On Monday it was revealed that struggling tour operator MyTravel was unlikely to restate accounts’‘ for previous years as a financial and commercial review of its operations continued, while Ernst & Young’s ITEM club warned of a £7bn shortfall in public sector finances and a good chance of further tax rises as a result.
Tuesday saw cash-strapped football club Leicester city move to appoint Deloitte & Touche as administrator, something which was confirmed later in the week.
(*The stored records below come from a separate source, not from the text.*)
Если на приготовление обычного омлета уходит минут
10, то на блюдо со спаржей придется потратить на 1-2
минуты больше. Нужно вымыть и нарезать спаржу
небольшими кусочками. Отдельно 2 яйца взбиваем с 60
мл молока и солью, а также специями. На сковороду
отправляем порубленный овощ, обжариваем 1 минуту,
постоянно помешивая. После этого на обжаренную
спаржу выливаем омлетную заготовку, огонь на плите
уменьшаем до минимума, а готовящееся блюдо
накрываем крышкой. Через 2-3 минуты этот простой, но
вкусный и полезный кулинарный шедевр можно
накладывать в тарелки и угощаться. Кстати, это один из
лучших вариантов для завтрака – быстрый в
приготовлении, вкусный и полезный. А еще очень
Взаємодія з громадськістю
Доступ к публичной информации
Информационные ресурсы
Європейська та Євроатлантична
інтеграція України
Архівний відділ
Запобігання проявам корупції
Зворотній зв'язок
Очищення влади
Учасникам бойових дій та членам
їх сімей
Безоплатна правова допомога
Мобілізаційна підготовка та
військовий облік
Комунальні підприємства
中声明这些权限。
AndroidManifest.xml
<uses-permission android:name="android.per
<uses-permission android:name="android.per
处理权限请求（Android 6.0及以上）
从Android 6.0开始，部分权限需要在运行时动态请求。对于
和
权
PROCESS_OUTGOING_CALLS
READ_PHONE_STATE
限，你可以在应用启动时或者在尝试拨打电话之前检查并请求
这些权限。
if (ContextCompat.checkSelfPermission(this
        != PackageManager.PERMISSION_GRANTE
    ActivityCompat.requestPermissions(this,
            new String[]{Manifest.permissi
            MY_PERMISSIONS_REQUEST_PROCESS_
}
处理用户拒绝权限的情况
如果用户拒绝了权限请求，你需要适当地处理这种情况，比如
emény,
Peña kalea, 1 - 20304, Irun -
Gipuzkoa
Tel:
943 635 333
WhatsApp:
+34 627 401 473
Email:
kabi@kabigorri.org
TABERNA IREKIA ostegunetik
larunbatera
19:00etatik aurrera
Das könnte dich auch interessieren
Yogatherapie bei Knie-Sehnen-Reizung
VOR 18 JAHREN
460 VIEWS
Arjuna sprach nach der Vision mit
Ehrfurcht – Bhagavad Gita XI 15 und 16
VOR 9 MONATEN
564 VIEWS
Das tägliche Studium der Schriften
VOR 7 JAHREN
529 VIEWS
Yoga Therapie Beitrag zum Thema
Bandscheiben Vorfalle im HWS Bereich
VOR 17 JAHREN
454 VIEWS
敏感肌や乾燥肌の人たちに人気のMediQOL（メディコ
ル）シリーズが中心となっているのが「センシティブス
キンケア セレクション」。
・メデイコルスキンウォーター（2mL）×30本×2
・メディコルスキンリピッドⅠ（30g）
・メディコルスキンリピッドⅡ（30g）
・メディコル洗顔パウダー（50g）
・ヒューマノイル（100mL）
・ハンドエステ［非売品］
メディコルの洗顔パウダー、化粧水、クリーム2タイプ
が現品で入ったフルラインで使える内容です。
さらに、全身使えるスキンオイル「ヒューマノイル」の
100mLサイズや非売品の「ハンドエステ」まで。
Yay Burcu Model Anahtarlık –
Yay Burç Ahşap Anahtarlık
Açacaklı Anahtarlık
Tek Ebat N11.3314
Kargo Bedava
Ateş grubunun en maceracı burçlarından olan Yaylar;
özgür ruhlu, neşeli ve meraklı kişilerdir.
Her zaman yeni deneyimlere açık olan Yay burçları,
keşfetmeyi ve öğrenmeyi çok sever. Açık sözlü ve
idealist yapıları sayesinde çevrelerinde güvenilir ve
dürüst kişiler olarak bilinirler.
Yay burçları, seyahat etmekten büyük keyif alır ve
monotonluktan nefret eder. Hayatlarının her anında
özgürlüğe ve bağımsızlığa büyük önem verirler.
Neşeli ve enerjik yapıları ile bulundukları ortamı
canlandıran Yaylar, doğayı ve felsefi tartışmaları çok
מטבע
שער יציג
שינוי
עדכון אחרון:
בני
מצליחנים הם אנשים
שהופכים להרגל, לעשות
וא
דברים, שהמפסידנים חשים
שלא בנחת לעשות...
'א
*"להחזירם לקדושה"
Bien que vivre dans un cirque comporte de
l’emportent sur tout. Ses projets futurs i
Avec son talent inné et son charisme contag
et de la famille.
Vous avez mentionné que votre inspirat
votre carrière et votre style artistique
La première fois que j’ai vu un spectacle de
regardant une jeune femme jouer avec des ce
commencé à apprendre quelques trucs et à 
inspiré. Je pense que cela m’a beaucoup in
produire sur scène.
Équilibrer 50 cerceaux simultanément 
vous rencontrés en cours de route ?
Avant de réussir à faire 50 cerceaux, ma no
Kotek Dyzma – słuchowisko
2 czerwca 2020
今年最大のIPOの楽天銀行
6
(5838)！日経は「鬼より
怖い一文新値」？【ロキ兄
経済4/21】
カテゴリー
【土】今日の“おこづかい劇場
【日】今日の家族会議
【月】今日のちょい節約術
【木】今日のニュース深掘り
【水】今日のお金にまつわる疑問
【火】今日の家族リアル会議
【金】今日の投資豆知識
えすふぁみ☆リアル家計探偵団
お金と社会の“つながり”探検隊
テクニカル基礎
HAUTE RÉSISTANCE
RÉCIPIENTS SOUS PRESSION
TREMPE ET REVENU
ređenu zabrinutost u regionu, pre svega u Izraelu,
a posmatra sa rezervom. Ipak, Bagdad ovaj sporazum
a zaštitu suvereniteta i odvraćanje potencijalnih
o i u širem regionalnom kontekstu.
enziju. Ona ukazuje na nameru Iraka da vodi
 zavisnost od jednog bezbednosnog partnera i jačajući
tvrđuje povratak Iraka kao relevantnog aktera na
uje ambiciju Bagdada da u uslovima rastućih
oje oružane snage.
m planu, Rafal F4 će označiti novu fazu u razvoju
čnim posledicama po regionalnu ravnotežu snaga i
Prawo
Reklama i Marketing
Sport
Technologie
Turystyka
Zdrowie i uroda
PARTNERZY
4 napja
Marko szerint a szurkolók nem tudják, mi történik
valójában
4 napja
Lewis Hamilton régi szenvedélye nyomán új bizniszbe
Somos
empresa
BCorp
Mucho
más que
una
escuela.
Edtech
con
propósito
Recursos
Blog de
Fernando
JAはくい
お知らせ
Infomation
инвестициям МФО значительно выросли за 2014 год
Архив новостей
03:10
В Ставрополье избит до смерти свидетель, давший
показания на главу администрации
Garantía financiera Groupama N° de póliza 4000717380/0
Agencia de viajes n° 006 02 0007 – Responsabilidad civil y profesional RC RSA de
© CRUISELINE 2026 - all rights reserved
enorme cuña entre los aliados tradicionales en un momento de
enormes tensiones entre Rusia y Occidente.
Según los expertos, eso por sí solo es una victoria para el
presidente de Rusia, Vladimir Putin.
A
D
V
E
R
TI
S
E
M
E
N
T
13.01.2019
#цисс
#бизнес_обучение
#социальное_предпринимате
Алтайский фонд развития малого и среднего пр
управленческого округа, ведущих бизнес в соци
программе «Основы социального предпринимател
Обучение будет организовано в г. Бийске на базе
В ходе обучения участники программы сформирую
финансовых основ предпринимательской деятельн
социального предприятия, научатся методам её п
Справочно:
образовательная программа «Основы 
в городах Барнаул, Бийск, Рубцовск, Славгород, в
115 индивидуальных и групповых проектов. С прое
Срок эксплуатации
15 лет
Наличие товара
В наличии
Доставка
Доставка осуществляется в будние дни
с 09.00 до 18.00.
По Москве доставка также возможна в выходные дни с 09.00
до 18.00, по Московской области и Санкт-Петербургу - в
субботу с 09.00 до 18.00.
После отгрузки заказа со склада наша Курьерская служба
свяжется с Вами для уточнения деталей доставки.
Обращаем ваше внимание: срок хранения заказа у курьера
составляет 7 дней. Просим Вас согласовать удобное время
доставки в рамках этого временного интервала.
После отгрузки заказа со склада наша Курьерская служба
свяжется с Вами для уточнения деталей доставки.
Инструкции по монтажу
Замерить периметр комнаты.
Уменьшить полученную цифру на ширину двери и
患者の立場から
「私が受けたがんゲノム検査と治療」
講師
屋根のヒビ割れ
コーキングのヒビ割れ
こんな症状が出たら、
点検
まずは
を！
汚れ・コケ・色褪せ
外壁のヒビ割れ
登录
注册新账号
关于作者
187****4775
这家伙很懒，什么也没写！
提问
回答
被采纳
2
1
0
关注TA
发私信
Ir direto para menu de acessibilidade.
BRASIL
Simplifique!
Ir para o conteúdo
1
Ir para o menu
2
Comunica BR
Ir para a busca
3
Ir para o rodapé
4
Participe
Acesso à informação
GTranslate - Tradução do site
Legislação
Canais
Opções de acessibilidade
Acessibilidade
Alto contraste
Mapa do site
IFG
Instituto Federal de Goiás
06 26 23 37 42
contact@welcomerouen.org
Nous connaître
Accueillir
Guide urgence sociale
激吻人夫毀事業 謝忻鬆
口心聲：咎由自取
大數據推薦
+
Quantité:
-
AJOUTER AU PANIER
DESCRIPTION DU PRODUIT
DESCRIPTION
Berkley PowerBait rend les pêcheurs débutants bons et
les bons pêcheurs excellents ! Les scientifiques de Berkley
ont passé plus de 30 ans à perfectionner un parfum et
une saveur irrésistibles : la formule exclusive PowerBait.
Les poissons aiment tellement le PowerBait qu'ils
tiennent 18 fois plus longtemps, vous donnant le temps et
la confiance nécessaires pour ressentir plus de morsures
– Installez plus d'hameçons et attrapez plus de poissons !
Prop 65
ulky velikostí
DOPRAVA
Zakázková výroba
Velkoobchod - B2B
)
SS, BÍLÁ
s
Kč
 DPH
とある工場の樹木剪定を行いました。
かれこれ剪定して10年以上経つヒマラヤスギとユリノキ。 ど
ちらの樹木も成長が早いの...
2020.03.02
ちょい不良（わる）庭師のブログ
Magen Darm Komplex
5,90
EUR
Also on the same day, it became known that James Strachan, the partner of Labour minister Baroness Blackstone, had been recommended as the next chairman of local government watchdog, the Audit Commission.
On Wednesday Accountancy Age reported that more than half the FTSE-100 risks falling foul of the controversial Sarbanes-Oxley Act because they do not produce their accounts quickly enough at the end of the financial year.
And there was bad news for PwC in the US, as it facing a reported $100m lawsuit over audit work it carried out for San Jose-based HPL Technologies.
The headline story on Thursday was that UK businesses will see £5bn wiped from their bottom lines as a result of a radical new accounting standard that forces companies to book stock options as an expense.
A quarter of FDs polled in the Accountancy Age/ Reed Accountancy Personnel Big Question said an accountancy qualification was not necessary to do their jobs.
Friday, the week ended with the chancellor hit with more dire predictions as the National Institute of Economic and Social Research claimed that taxes would have to be raised by the equivalent of 5p on income tax if a £20bn hole in public finance coffers was to be avoided.